**ASSIGNED TASK**
Restate the data below word for word, and let no image into your version.

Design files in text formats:

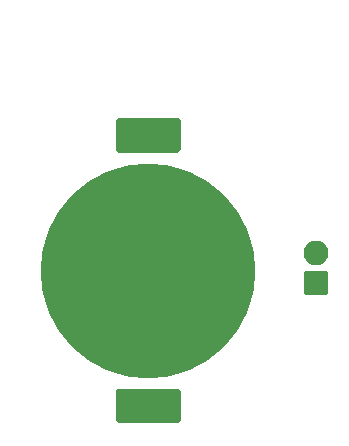
<source format=gbs>
G04 #@! TF.GenerationSoftware,KiCad,Pcbnew,5.1.10*
G04 #@! TF.CreationDate,2021-11-09T15:36:01+02:00*
G04 #@! TF.ProjectId,PlantBuddy,506c616e-7442-4756-9464-792e6b696361,rev?*
G04 #@! TF.SameCoordinates,Original*
G04 #@! TF.FileFunction,Soldermask,Bot*
G04 #@! TF.FilePolarity,Negative*
%FSLAX46Y46*%
G04 Gerber Fmt 4.6, Leading zero omitted, Abs format (unit mm)*
G04 Created by KiCad (PCBNEW 5.1.10) date 2021-11-09 15:36:01*
%MOMM*%
%LPD*%
G01*
G04 APERTURE LIST*
%ADD10O,2.100000X2.100000*%
%ADD11C,18.200000*%
G04 APERTURE END LIST*
D10*
X79892280Y-62856371D03*
G36*
G01*
X80942280Y-64546371D02*
X80942280Y-66246371D01*
G75*
G02*
X80742280Y-66446371I-200000J0D01*
G01*
X79042280Y-66446371D01*
G75*
G02*
X78842280Y-66246371I0J200000D01*
G01*
X78842280Y-64546371D01*
G75*
G02*
X79042280Y-64346371I200000J0D01*
G01*
X80742280Y-64346371D01*
G75*
G02*
X80942280Y-64546371I0J-200000D01*
G01*
G37*
G36*
G01*
X68244200Y-77253000D02*
X63144200Y-77253000D01*
G75*
G02*
X62944200Y-77053000I0J200000D01*
G01*
X62944200Y-74553000D01*
G75*
G02*
X63144200Y-74353000I200000J0D01*
G01*
X68244200Y-74353000D01*
G75*
G02*
X68444200Y-74553000I0J-200000D01*
G01*
X68444200Y-77053000D01*
G75*
G02*
X68244200Y-77253000I-200000J0D01*
G01*
G37*
D11*
X65694200Y-64353000D03*
G36*
G01*
X68244200Y-54353000D02*
X63144200Y-54353000D01*
G75*
G02*
X62944200Y-54153000I0J200000D01*
G01*
X62944200Y-51653000D01*
G75*
G02*
X63144200Y-51453000I200000J0D01*
G01*
X68244200Y-51453000D01*
G75*
G02*
X68444200Y-51653000I0J-200000D01*
G01*
X68444200Y-54153000D01*
G75*
G02*
X68244200Y-54353000I-200000J0D01*
G01*
G37*
M02*

</source>
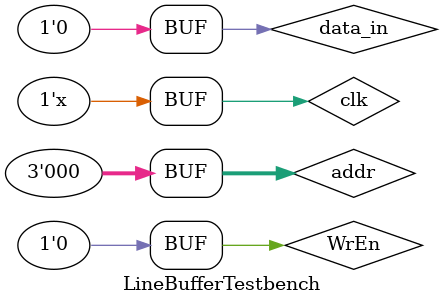
<source format=v>
`define l	7
`define n	3
`define wd	3

module LineBufferTestbench();

	reg	clk,
		WrEn,
		data_in;
	reg	[`wd-1:0]addr;
	
	wire	[`n-2:0]DataOut;

	/** Block Instantiation **/
	LineBuffer #(	.AddrWidth	(`wd),
					.ImageWidth	(`l),
					.WindowSize	(`n))
		Line(	.Clock			(clk),
				.WriteEnable	(WrEn),
				.Addr			(addr),
				.Data			(data_in),
				.LineData		(DataOut)
		);
	
	/** Clock generation **/
	always
		#2 clk = ~clk;
	
	/** Send inputs **/
	initial
	begin
		clk = 1;
		WrEn = 0;
		addr = 0;
		
		#5
		WrEn = 1;
		data_in = 1;
		addr = 0;
		
		#4
		WrEn = 0;
		
		#4
		WrEn = 1;
		addr = 5;
		data_in = 1;
		
		#4
		WrEn = 0;
		
		#4
		WrEn = 1;
		addr = 0;
		data_in = 0;
		
		#4
		WrEn = 0;
	end

endmodule 
</source>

**RESPONSE**
<source format=gbs>
G04 #@! TF.GenerationSoftware,KiCad,Pcbnew,5.1.10*
G04 #@! TF.CreationDate,2021-11-09T15:36:01+02:00*
G04 #@! TF.ProjectId,PlantBuddy,506c616e-7442-4756-9464-792e6b696361,rev?*
G04 #@! TF.SameCoordinates,Original*
G04 #@! TF.FileFunction,Soldermask,Bot*
G04 #@! TF.FilePolarity,Negative*
%FSLAX46Y46*%
G04 Gerber Fmt 4.6, Leading zero omitted, Abs format (unit mm)*
G04 Created by KiCad (PCBNEW 5.1.10) date 2021-11-09 15:36:01*
%MOMM*%
%LPD*%
G01*
G04 APERTURE LIST*
%ADD10O,2.100000X2.100000*%
%ADD11C,18.200000*%
G04 APERTURE END LIST*
D10*
X79892280Y-62856371D03*
G36*
G01*
X80942280Y-64546371D02*
X80942280Y-66246371D01*
G75*
G02*
X80742280Y-66446371I-200000J0D01*
G01*
X79042280Y-66446371D01*
G75*
G02*
X78842280Y-66246371I0J200000D01*
G01*
X78842280Y-64546371D01*
G75*
G02*
X79042280Y-64346371I200000J0D01*
G01*
X80742280Y-64346371D01*
G75*
G02*
X80942280Y-64546371I0J-200000D01*
G01*
G37*
G36*
G01*
X68244200Y-77253000D02*
X63144200Y-77253000D01*
G75*
G02*
X62944200Y-77053000I0J200000D01*
G01*
X62944200Y-74553000D01*
G75*
G02*
X63144200Y-74353000I200000J0D01*
G01*
X68244200Y-74353000D01*
G75*
G02*
X68444200Y-74553000I0J-200000D01*
G01*
X68444200Y-77053000D01*
G75*
G02*
X68244200Y-77253000I-200000J0D01*
G01*
G37*
D11*
X65694200Y-64353000D03*
G36*
G01*
X68244200Y-54353000D02*
X63144200Y-54353000D01*
G75*
G02*
X62944200Y-54153000I0J200000D01*
G01*
X62944200Y-51653000D01*
G75*
G02*
X63144200Y-51453000I200000J0D01*
G01*
X68244200Y-51453000D01*
G75*
G02*
X68444200Y-51653000I0J-200000D01*
G01*
X68444200Y-54153000D01*
G75*
G02*
X68244200Y-54353000I-200000J0D01*
G01*
G37*
M02*

</source>
<source format=v>
`define l	7
`define n	3
`define wd	3

module LineBufferTestbench();

	reg	clk,
		WrEn,
		data_in;
	reg	[`wd-1:0]addr;
	
	wire	[`n-2:0]DataOut;

	/** Block Instantiation **/
	LineBuffer #(	.AddrWidth	(`wd),
					.ImageWidth	(`l),
					.WindowSize	(`n))
		Line(	.Clock			(clk),
				.WriteEnable	(WrEn),
				.Addr			(addr),
				.Data			(data_in),
				.LineData		(DataOut)
		);
	
	/** Clock generation **/
	always
		#2 clk = ~clk;
	
	/** Send inputs **/
	initial
	begin
		clk = 1;
		WrEn = 0;
		addr = 0;
		
		#5
		WrEn = 1;
		data_in = 1;
		addr = 0;
		
		#4
		WrEn = 0;
		
		#4
		WrEn = 1;
		addr = 5;
		data_in = 1;
		
		#4
		WrEn = 0;
		
		#4
		WrEn = 1;
		addr = 0;
		data_in = 0;
		
		#4
		WrEn = 0;
	end

endmodule 
</source>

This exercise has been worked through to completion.